[Start Supplied data]

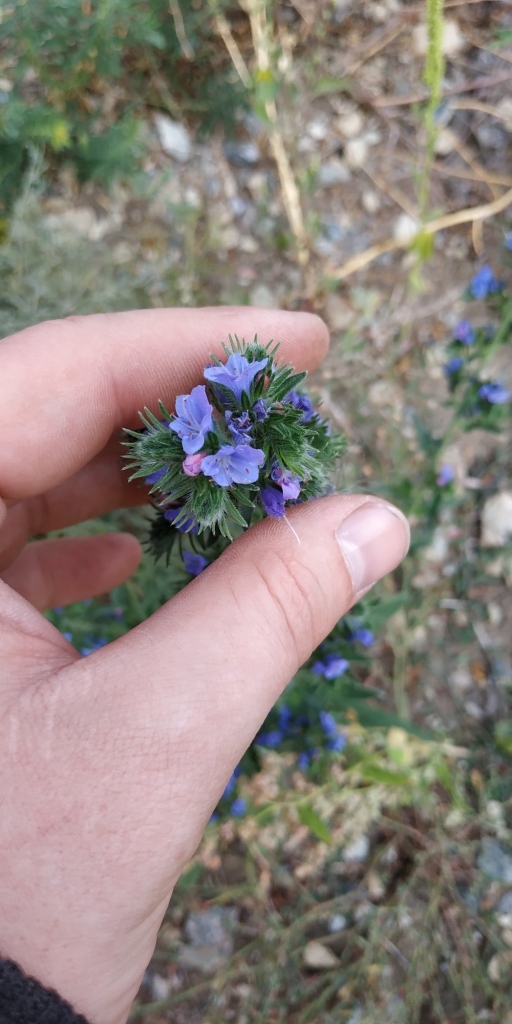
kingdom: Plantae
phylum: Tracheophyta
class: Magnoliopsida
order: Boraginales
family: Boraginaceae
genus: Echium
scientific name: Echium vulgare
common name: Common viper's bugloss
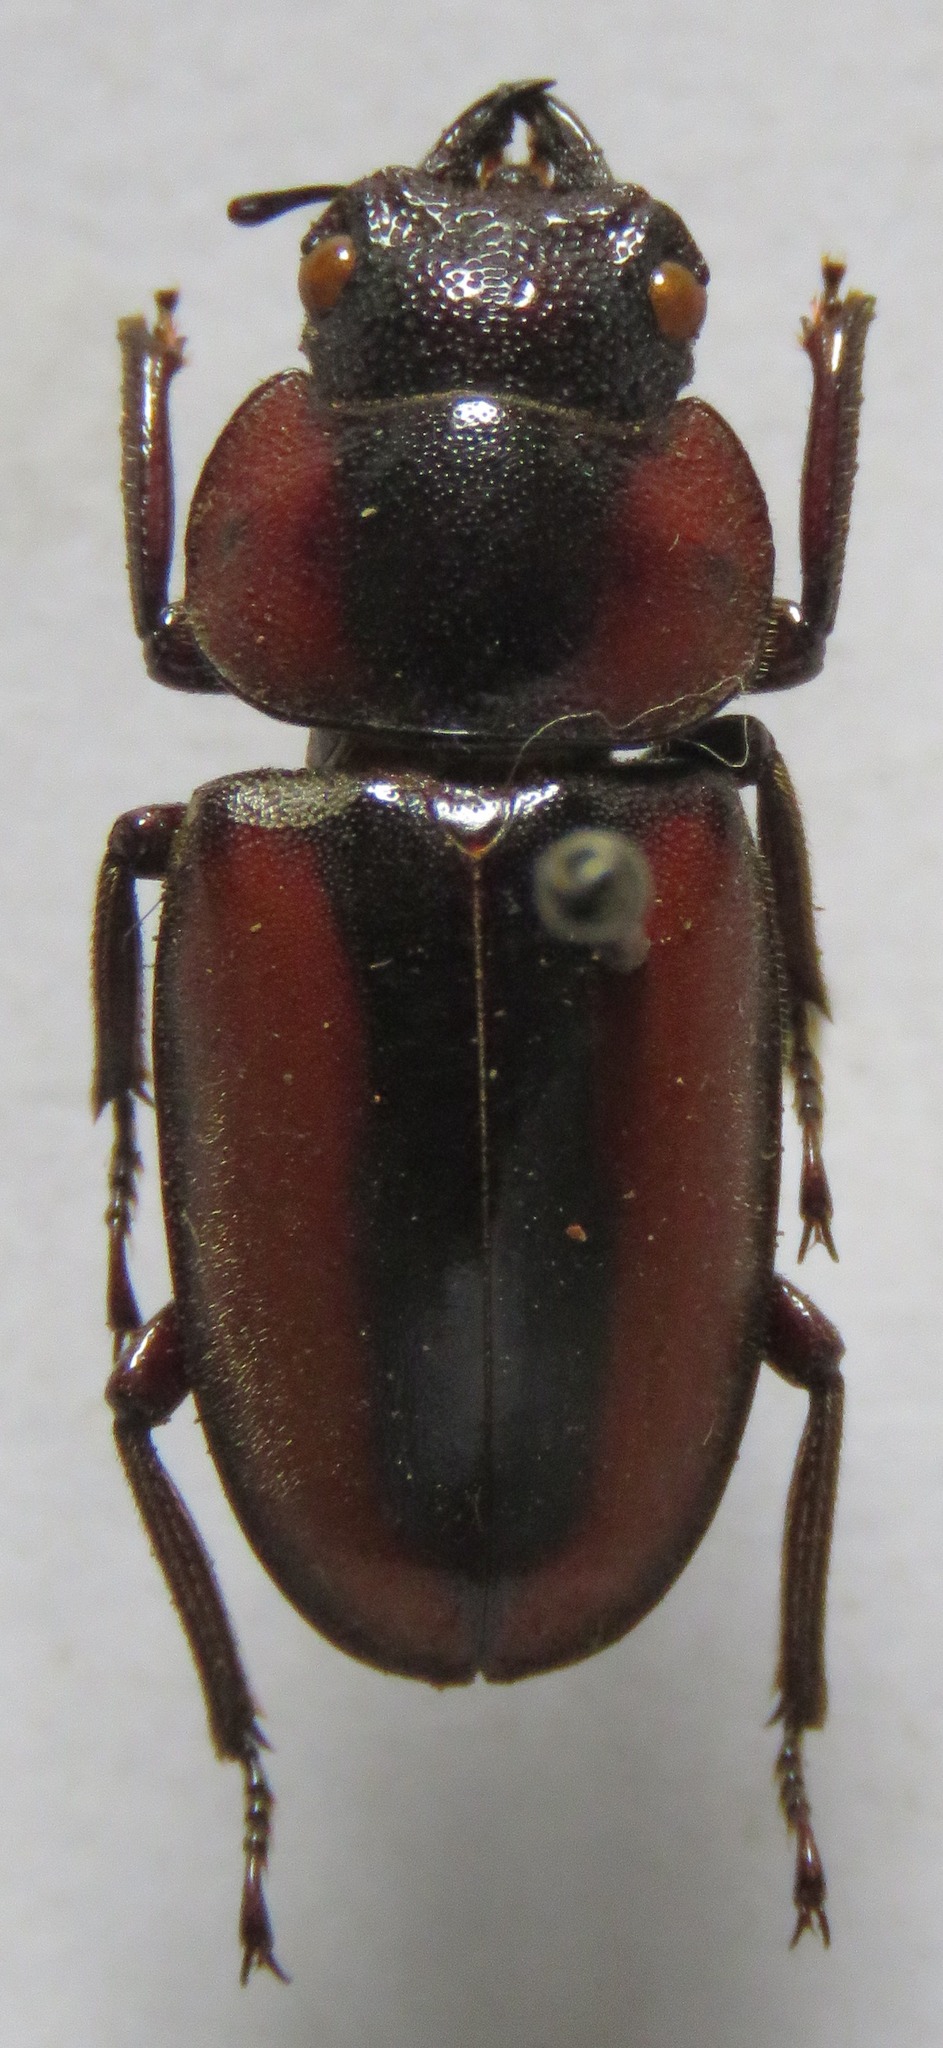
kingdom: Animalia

[End Supplied data]

Objective = Express each line of the listing above as a Markdown table with the columns Row and Line, numbering the rows and skipping blank lines. Leave the pictures out.

Written response =
| Row | Line |
|---|---|
| 1 | kingdom: Plantae |
| 2 | phylum: Tracheophyta |
| 3 | class: Magnoliopsida |
| 4 | order: Boraginales |
| 5 | family: Boraginaceae |
| 6 | genus: Echium |
| 7 | scientific name: Echium vulgare |
| 8 | common name: Common viper's bugloss |
| 9 | kingdom: Animalia |